[Dataset extract — start]

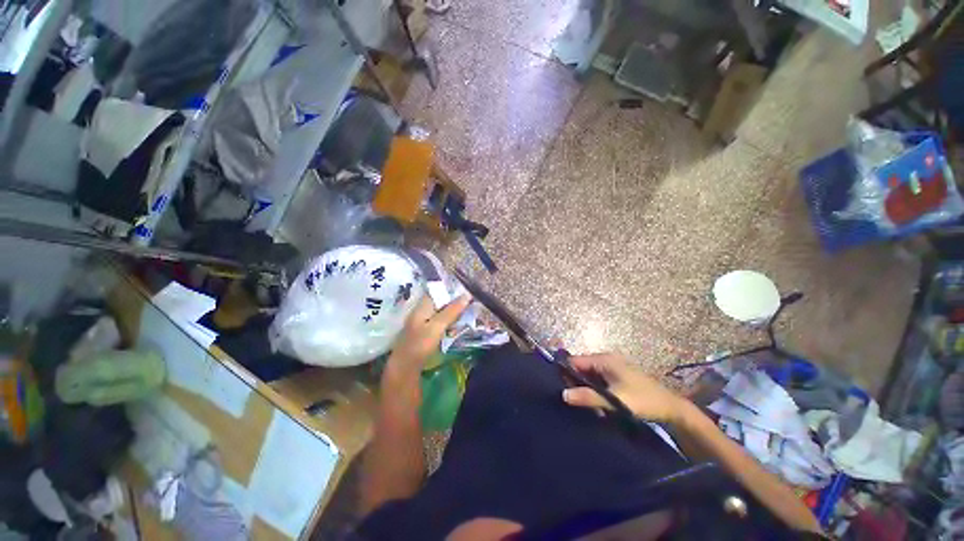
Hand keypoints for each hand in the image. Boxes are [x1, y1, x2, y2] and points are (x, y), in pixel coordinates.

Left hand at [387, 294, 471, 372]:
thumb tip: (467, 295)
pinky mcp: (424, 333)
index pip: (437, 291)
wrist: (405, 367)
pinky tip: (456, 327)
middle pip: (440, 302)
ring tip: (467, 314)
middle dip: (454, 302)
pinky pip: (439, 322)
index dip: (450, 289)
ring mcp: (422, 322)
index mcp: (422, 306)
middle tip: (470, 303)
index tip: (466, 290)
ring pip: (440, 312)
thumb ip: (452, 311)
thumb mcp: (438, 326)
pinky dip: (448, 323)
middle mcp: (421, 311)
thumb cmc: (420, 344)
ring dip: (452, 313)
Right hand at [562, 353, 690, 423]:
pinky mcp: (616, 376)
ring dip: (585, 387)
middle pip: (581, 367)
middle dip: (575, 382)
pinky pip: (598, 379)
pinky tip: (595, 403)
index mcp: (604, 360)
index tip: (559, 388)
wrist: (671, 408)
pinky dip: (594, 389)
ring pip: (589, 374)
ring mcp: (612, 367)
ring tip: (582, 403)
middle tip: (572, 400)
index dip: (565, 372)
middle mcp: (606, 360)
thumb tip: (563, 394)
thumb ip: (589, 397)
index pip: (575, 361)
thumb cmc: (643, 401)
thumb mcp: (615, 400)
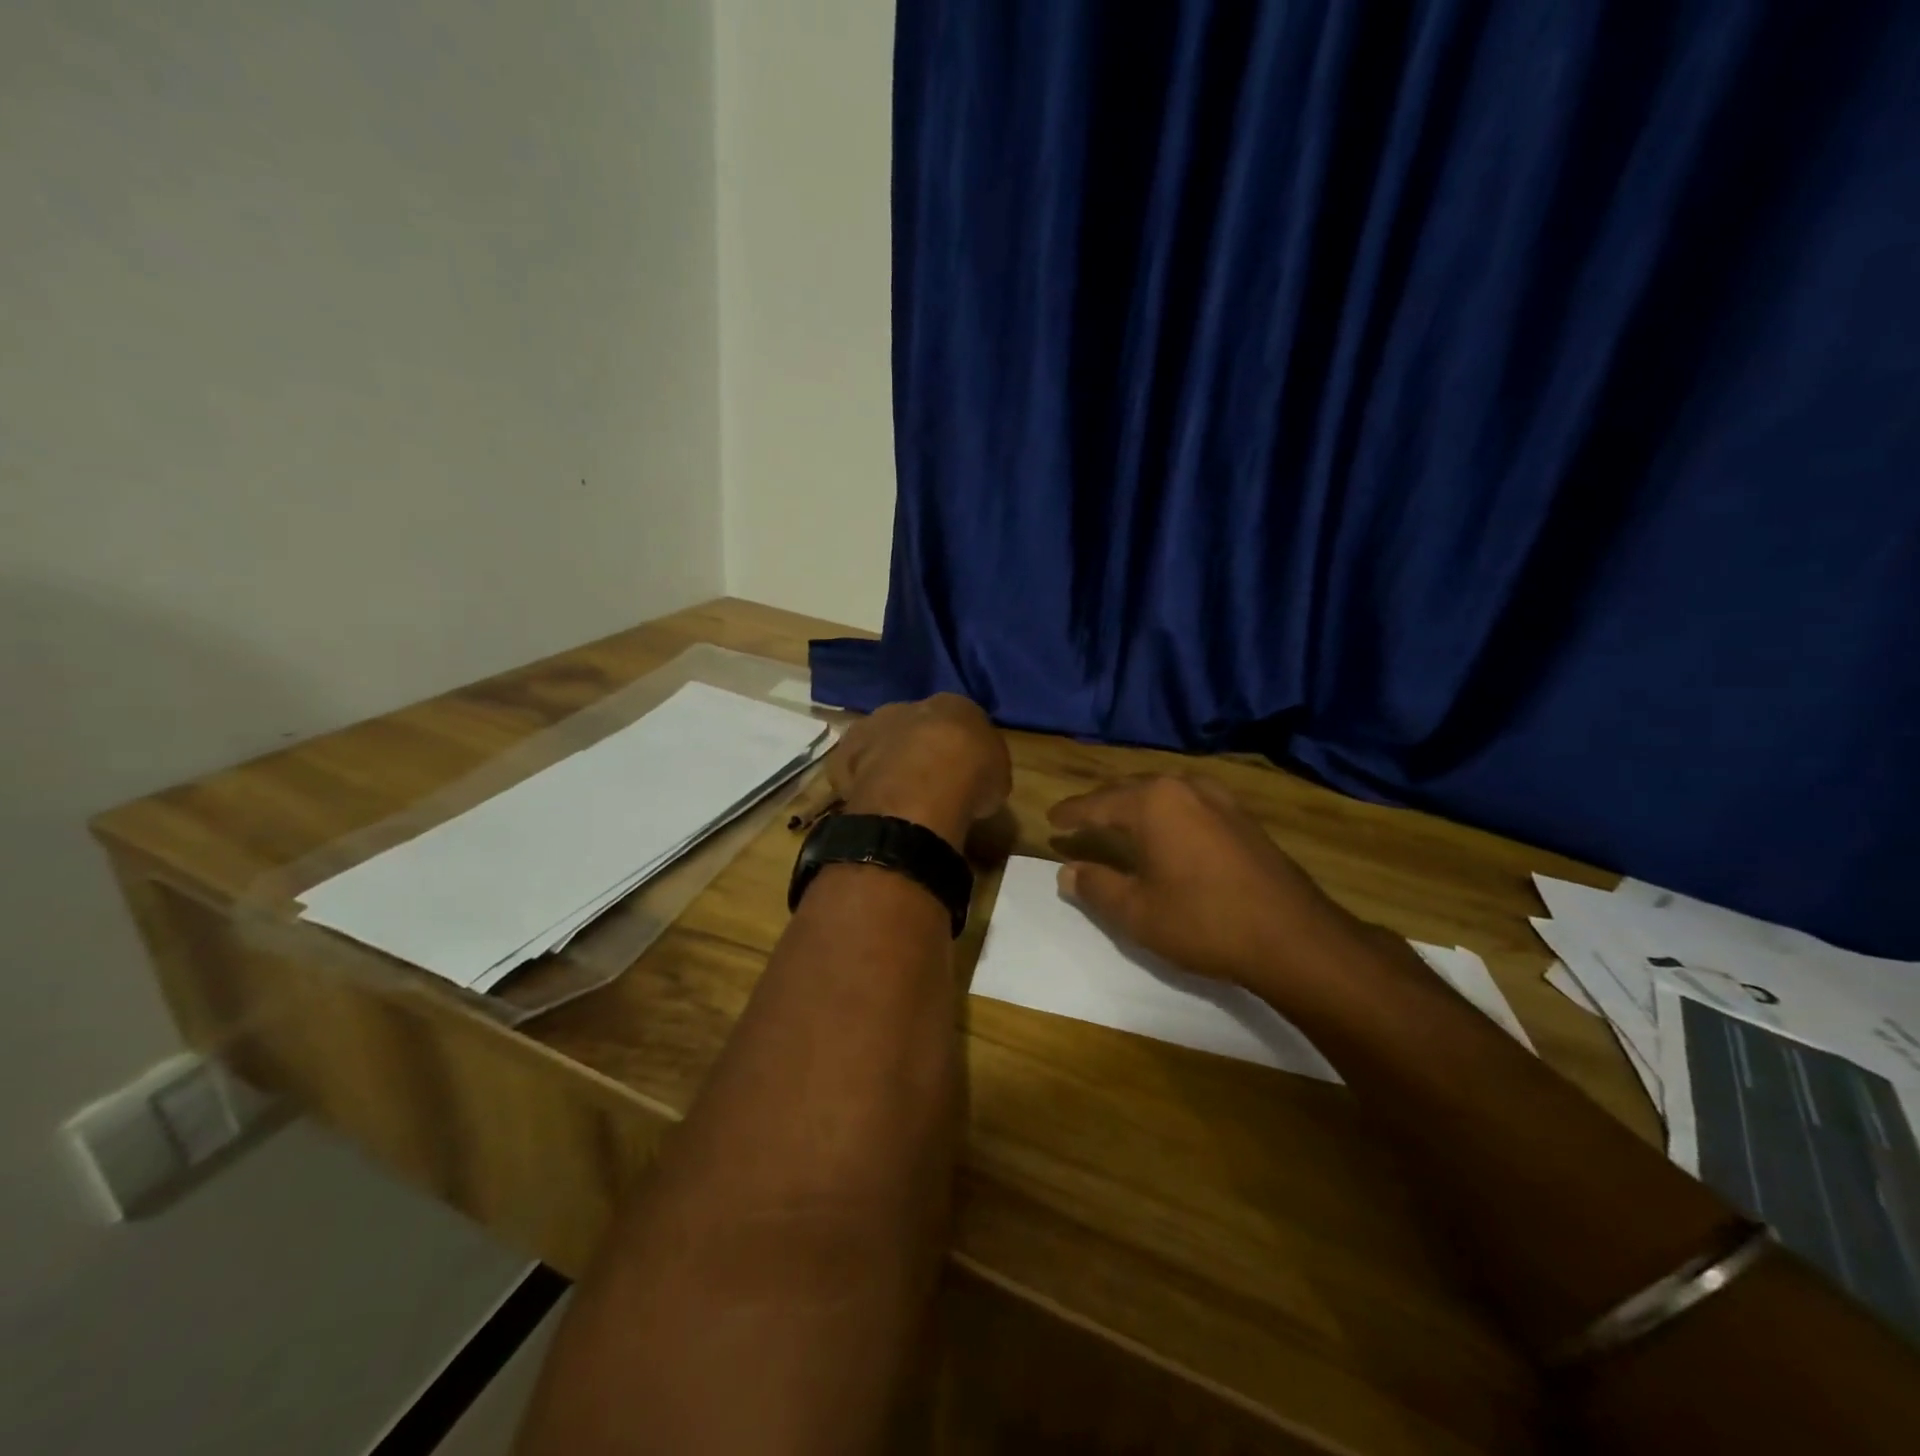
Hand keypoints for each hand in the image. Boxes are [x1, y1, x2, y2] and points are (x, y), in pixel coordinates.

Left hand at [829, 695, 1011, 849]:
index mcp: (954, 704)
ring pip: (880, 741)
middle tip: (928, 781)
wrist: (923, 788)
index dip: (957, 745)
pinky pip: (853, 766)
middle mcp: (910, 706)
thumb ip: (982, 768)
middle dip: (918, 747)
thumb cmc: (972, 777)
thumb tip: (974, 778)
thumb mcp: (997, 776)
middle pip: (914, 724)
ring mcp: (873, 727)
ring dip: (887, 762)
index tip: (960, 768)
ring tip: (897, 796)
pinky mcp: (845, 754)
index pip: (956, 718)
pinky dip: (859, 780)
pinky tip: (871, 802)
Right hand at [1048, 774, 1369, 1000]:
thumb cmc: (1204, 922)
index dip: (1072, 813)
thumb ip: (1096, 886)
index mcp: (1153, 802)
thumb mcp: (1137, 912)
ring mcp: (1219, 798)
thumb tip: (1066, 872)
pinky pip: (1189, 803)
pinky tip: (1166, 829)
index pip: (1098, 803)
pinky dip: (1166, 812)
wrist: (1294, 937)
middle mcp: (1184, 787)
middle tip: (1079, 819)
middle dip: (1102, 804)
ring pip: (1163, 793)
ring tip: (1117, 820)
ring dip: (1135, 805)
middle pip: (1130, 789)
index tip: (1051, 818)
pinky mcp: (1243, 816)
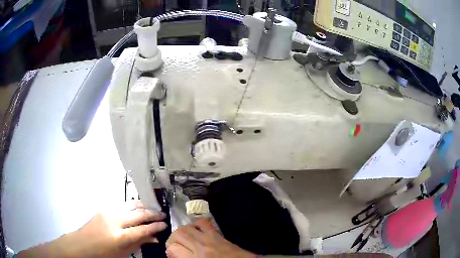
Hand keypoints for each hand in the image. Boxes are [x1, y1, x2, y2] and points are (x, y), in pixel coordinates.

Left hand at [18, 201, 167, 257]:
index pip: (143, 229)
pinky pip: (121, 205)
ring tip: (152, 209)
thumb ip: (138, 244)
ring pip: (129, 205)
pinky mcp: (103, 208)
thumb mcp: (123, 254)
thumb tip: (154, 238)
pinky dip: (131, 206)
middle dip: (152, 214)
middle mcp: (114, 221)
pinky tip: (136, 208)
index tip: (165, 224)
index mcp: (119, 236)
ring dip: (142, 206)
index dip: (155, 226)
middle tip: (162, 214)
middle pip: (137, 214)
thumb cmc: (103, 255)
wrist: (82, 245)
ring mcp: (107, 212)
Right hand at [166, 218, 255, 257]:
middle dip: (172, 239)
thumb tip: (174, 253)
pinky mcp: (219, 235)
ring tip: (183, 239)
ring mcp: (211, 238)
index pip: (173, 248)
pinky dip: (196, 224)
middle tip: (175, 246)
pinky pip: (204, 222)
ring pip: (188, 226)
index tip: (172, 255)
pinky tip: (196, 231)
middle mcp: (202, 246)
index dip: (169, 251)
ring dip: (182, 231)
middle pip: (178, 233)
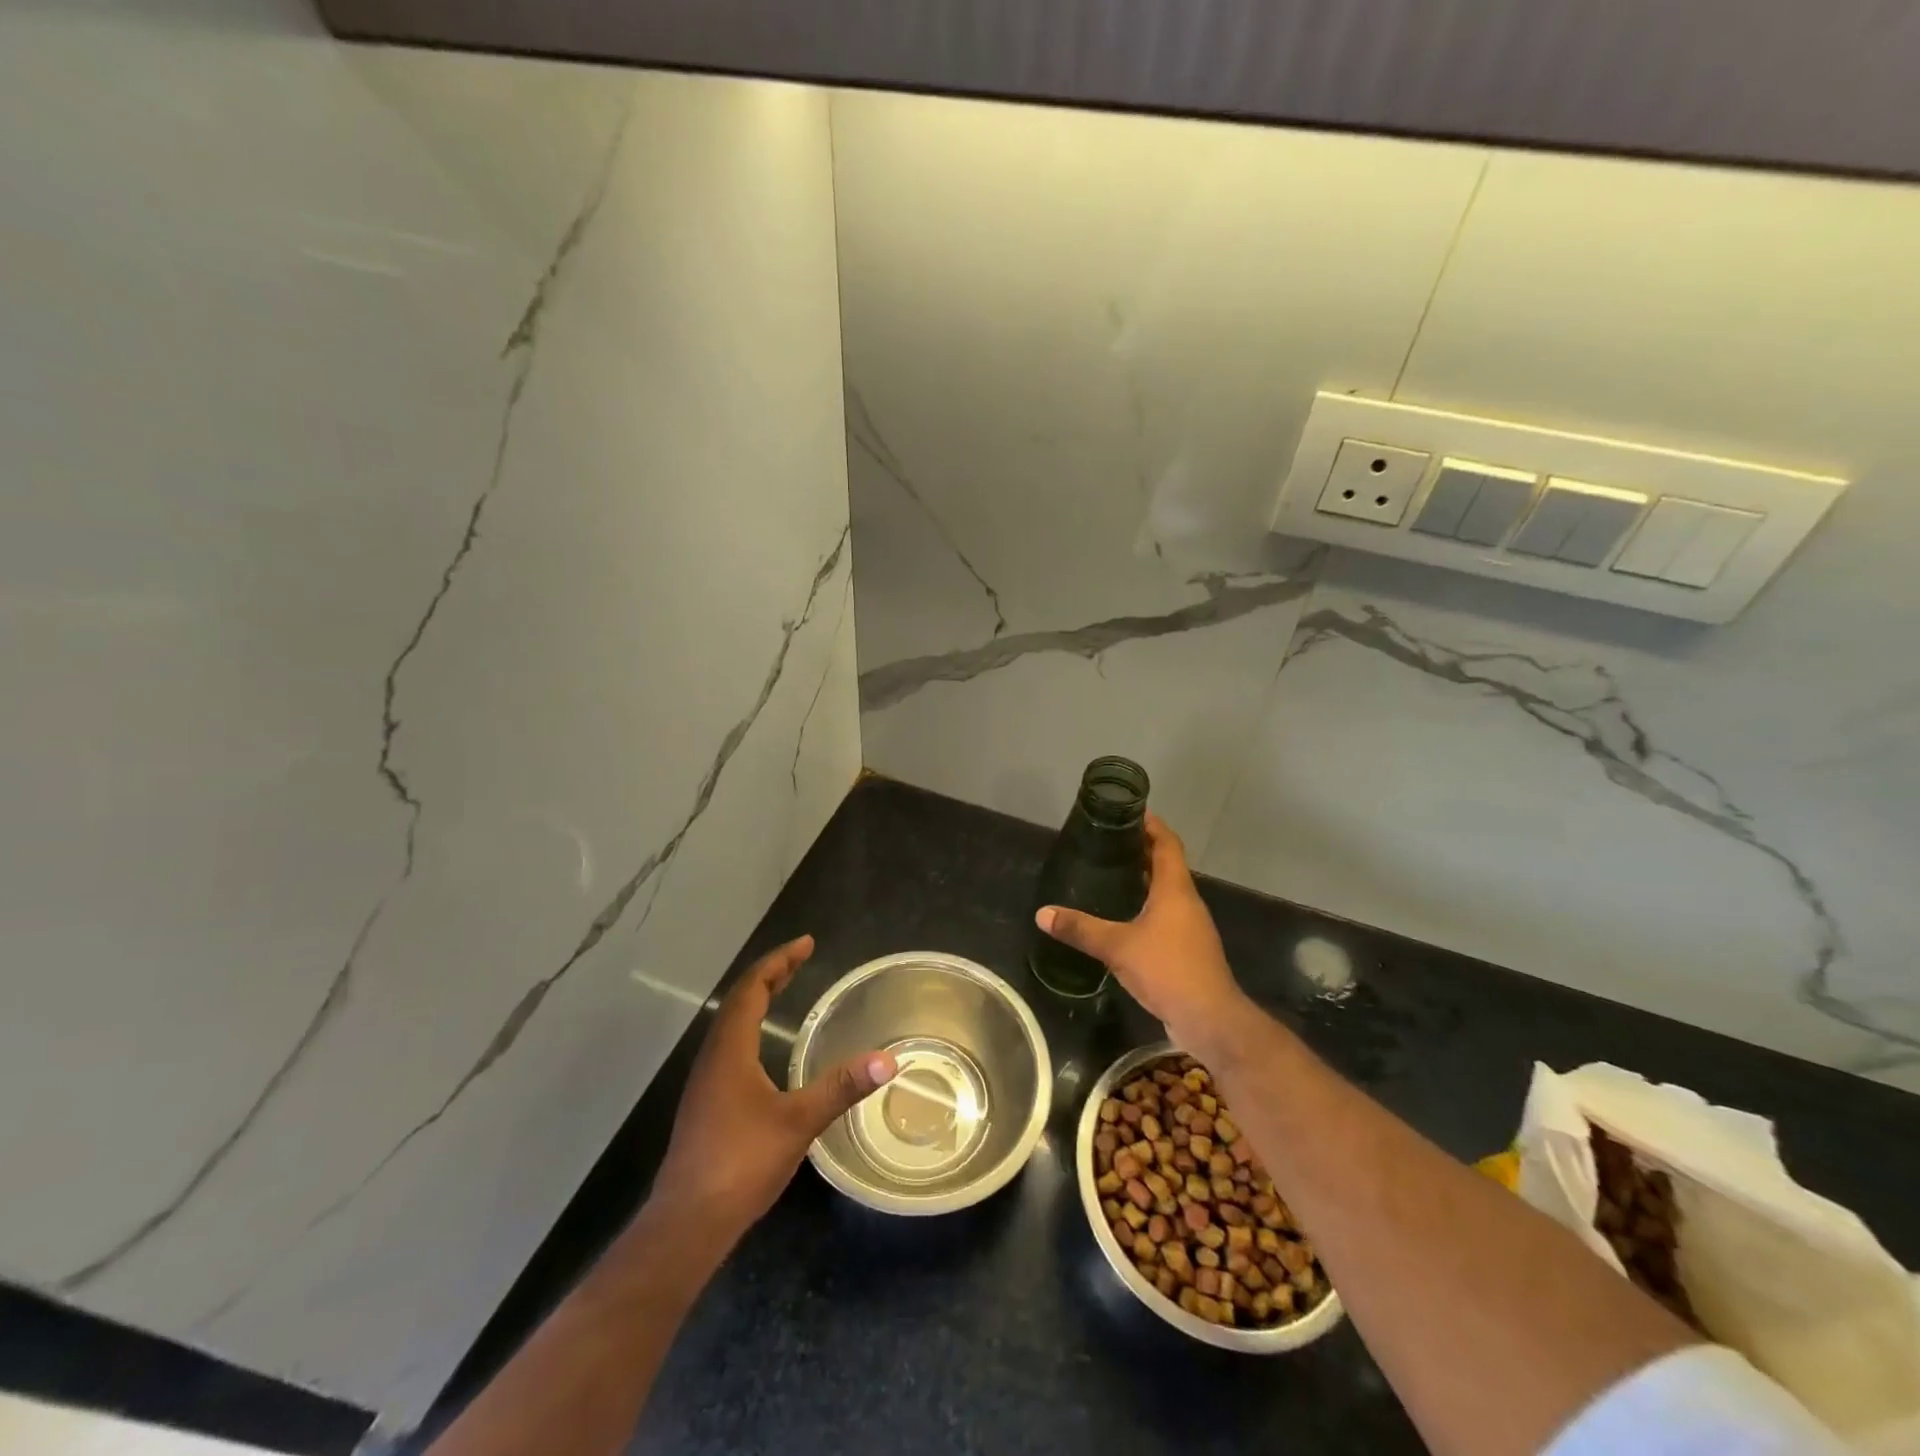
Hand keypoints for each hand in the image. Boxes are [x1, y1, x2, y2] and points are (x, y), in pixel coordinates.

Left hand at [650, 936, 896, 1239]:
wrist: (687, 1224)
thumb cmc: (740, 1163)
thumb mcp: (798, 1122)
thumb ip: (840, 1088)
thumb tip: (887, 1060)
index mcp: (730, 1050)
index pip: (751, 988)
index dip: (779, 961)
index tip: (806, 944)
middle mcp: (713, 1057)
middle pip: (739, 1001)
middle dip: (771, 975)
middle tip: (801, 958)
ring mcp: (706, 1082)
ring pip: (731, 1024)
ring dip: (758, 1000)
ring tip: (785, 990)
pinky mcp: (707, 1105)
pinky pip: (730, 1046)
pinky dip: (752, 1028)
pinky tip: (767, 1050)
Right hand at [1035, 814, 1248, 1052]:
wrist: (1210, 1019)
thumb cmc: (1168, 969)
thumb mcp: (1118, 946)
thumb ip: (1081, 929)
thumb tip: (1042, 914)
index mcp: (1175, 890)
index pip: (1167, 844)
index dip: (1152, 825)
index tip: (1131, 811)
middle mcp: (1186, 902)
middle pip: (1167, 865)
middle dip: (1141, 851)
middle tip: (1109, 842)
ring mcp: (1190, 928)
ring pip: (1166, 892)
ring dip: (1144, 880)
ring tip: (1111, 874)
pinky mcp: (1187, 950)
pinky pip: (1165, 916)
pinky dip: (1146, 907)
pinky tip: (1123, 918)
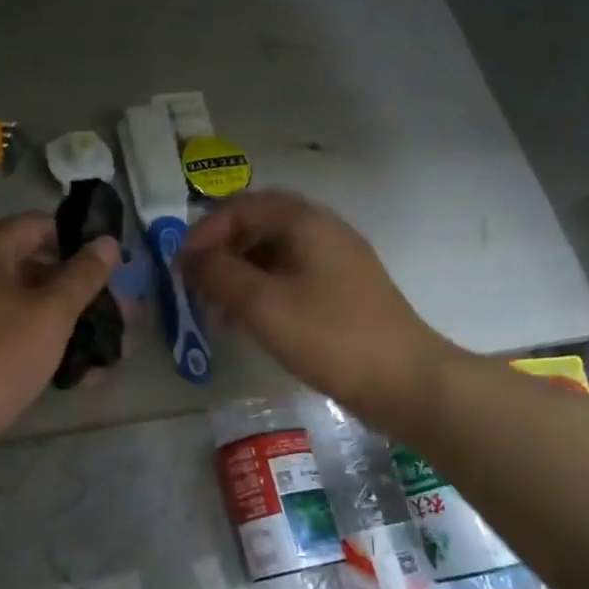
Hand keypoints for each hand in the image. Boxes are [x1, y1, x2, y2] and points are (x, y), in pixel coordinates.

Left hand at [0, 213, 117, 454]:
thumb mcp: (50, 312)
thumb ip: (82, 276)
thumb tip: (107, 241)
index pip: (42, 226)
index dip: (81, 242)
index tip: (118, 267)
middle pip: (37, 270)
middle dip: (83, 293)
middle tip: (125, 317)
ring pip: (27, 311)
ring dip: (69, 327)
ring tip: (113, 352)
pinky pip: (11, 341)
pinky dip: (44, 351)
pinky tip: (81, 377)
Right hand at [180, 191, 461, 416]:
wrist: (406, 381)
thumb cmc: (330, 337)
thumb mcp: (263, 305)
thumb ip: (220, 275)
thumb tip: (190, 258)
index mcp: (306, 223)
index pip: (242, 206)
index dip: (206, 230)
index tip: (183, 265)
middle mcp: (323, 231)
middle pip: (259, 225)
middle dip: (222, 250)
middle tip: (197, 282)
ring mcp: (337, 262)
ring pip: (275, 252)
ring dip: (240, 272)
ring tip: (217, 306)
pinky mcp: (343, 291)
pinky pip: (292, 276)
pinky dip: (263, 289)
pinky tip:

[Dataset extract — finish]

*Problem description*
Transcribe, word for word, the stretch of lines in the data above from the one with "middle dip: (575, 382)" through the one with "pinky dip: (859, 780)"; omit all pictures.

*Answer box*
middle dip: (575, 382)
pinky pip: (598, 379)
pinky tip: (595, 403)
index mcp: (604, 360)
index tip: (559, 388)
wrist: (671, 408)
pinky dip: (594, 389)
ring pip: (589, 374)
ring mcp: (612, 367)
ring tip: (582, 403)
middle tip: (572, 400)
index dip: (565, 372)
middle mcp: (606, 360)
thumb tip: (563, 394)
thumb ip: (589, 397)
index pip: (575, 361)
thumb cmc: (643, 401)
thumb mcp: (615, 400)
Hand keypoints for each hand in the image. Boxes are [x1, y1, x2, y2] and points are (x, y), in pixel coordinates.

Left hand at [829, 695, 1011, 849]:
index mcp: (954, 704)
ring pip: (880, 741)
middle tip: (928, 781)
wrist: (923, 788)
index dip: (957, 745)
pinky pip: (853, 766)
middle mcp: (910, 706)
thumb ip: (982, 768)
middle dip: (918, 747)
thumb cmc: (972, 777)
thumb tip: (974, 778)
thumb mcp: (997, 776)
middle pip: (914, 724)
ring mcp: (873, 727)
ring dip: (887, 762)
index tip: (960, 768)
ring tip: (897, 796)
pinky mcp: (845, 754)
index pip: (956, 718)
pinky dip: (859, 780)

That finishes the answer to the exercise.